«A Montrion, près de Lausanne
11 janvier 1756.
«Il me paraît, monsieur, que S. M. P. n'est pas le seul homme bienfaisant en Lorraine, et que vous savez bien faire comme bien dire. Mon cœur est aussi pénétré de votre lettre que mon esprit a été charmé de votre discours. Je prends la liberté d'écrire au Roi de Pologne, comme vous me le conseillez, et je me sers de votre nom pour autoriser cette liberté.
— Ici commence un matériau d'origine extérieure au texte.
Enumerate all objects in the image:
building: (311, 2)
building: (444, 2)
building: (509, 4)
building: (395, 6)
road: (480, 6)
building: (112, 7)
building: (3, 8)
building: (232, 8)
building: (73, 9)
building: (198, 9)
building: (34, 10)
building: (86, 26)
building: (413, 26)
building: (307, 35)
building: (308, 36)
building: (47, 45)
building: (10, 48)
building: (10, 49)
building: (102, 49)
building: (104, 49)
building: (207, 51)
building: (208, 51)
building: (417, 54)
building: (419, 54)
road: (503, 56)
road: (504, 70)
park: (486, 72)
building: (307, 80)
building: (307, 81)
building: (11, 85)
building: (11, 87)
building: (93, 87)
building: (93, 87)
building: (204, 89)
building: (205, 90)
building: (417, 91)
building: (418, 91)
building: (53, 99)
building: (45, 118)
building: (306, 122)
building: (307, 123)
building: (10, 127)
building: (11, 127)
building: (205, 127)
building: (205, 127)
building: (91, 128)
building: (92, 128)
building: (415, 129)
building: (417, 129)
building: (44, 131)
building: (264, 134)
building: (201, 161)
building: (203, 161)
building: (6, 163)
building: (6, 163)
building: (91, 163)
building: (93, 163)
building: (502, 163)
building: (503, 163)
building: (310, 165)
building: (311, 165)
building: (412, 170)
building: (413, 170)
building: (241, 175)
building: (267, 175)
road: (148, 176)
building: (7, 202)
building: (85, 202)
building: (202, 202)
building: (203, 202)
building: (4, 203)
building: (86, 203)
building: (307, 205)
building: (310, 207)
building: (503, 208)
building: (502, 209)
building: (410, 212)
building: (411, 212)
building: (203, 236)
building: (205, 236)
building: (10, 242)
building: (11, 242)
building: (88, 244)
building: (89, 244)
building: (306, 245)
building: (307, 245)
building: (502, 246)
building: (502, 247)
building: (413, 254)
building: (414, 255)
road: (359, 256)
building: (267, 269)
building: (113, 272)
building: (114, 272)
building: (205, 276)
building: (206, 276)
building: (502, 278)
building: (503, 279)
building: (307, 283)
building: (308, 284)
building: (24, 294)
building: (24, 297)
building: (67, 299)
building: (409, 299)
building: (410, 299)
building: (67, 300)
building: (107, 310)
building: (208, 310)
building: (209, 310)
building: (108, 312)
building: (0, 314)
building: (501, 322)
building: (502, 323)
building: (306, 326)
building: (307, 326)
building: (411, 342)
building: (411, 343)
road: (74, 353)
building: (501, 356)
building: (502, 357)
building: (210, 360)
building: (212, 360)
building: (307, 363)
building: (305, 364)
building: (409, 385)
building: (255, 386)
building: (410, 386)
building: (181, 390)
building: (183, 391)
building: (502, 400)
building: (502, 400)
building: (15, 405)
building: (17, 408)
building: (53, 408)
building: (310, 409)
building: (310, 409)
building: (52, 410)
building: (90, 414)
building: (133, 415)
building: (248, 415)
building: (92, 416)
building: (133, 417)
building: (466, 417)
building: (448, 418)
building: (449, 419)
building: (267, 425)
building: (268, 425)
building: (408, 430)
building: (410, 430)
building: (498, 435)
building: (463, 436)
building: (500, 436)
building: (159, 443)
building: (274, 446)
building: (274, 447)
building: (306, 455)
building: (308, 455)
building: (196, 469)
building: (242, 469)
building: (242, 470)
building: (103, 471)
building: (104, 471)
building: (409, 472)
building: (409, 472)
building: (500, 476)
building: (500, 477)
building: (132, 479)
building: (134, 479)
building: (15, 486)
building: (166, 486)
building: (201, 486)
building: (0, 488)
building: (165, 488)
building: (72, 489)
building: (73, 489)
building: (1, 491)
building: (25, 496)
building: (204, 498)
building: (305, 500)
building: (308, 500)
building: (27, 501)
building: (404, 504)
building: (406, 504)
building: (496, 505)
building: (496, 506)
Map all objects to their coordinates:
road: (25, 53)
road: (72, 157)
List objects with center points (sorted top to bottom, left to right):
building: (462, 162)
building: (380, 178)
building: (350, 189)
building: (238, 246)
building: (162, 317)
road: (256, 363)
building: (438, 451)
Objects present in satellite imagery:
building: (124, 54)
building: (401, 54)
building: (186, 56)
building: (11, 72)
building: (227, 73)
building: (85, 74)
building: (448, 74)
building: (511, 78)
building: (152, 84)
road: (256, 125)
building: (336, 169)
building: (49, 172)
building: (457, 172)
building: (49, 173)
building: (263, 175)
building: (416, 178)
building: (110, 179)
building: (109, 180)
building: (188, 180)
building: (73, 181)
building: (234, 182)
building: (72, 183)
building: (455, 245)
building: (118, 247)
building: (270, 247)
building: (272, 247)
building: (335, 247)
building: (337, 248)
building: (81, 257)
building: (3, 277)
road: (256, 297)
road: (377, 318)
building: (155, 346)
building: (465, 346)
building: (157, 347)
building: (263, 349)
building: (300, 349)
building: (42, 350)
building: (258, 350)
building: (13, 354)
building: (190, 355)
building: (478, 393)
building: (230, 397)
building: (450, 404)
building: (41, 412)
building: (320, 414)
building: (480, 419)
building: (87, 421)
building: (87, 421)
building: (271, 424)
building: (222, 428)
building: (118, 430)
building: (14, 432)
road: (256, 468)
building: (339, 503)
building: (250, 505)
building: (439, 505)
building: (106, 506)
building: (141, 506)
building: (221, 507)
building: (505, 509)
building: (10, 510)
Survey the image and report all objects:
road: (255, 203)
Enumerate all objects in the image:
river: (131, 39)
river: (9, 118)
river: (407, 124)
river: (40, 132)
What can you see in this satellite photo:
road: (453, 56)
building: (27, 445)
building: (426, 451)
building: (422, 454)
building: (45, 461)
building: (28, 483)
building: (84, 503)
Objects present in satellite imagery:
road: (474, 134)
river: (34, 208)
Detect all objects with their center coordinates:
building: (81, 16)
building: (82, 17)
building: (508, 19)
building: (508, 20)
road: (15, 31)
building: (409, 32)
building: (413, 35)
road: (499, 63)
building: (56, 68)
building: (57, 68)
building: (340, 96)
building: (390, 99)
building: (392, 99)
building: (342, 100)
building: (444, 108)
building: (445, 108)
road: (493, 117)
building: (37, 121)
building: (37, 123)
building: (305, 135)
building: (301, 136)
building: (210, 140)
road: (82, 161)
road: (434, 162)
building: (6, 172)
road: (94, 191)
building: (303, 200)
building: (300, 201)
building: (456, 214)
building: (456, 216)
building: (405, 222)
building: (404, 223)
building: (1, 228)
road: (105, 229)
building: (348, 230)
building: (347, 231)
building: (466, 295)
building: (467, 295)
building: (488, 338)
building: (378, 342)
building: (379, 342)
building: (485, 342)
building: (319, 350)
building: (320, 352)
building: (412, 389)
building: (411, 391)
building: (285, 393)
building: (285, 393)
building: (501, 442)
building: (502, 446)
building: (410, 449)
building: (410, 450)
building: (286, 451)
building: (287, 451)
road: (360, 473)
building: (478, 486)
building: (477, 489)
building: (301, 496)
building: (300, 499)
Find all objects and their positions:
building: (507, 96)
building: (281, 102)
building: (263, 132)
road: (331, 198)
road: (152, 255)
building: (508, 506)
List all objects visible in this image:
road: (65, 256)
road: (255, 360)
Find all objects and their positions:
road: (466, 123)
«J'ai l'honneur de vous adresser la lettre; mon cœur l'a dictée, et je me souviendrai toute ma vie que ce bon prince vint me consoler un quart d'heure dans ma chambre, à la Malgrange, à la mort de Mme du Châtelet; ses bontés me sont toujours présentes; j'ose compter sur celles de Mme de Boufflers et de Mme de Bassompierre.
«Je me flatte que M. de Lucé ne m'a pas oublié; mais c'est à vous que je dois leur souvenir. Comme il faut toujours espérer, j'espère que j'aurai la force d'aller à Plombières, puisque Toul est sur la route. Vous m'avez écrit à mon château de Montrion. C'est Ragotin qu'on appelle Monseigneur. Je ne suis point homme à châteaux...
«Voici ma position: j'avais toujours imaginé que les environs du lac de Genève étaient un lieu très agréable pour un philosophe, et très sain pour un malade; je tiens le lac par les deux bouts: j'ai un ermitage fort joli aux portes de Genève, un autre aux portes de Lausanne; je passe de l'un à l'autre; je vis dans la tranquillité, l'indépendance et l'aisance, avec une nièce qui a de l'esprit et des talents et qui a consacré sa vie aux restes de la mienne.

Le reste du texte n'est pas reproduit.